Villazor and Kaushal believed that former President Trump was the main instigator of the storming of the Capitol. Peter Haywood ’21, however, was confident in believing that Trump was not alone in inciting the riots. “I blame the Trump administration, Senators Hawley, Cruz, and Ron Johnson, and members of the House of Representatives, such as Mo Brooks, Majorie Taylor Greene, and Lauren Boebert. And those who didn’t reverse course in order to certify the results after the mob are all to blame,” said Haywood. Each student agreed that the impeachment was well called for.

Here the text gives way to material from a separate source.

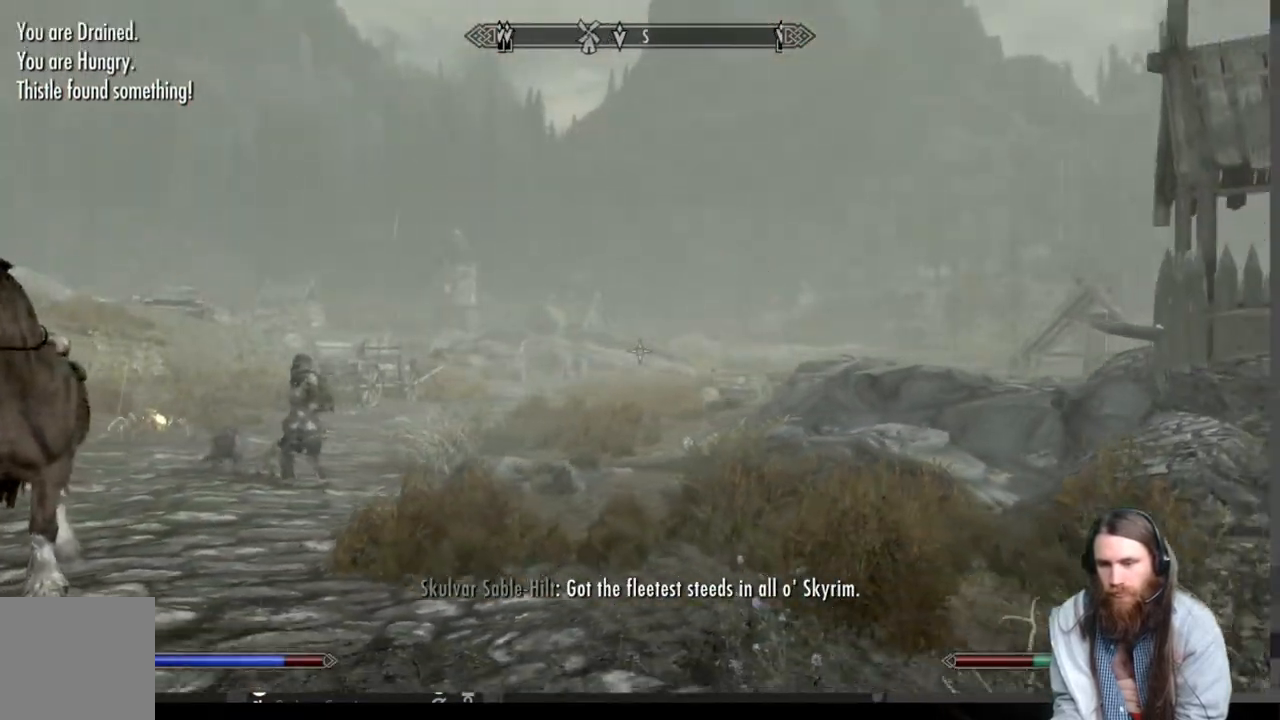
{"buttons": [], "left_stick": "down-right", "right_stick": "center", "events": []}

“If inciting an insurrection doesn’t warrant impeachment, I don’t know what does. There’s no doubt this mob was insured by Trump’s words at and before the January 6th, 2021 rally. We can’t have unity without accountability, and I don’t understand those who say impeachment is too divisive. All that does is appease the fascists who got us here,” said Haywood.
“I love America, and I know our democracy will get through this. We just have to tone down the rhetoric and not take our institutions, or the value of truth, for granted,” said Haywood.
“To some extent, I misplaced my trust for the government, but I do not think I was particularly trustful of the government in the first place, and this only goes to show the corruption that underlies our system,” said Reese Villazor ’21.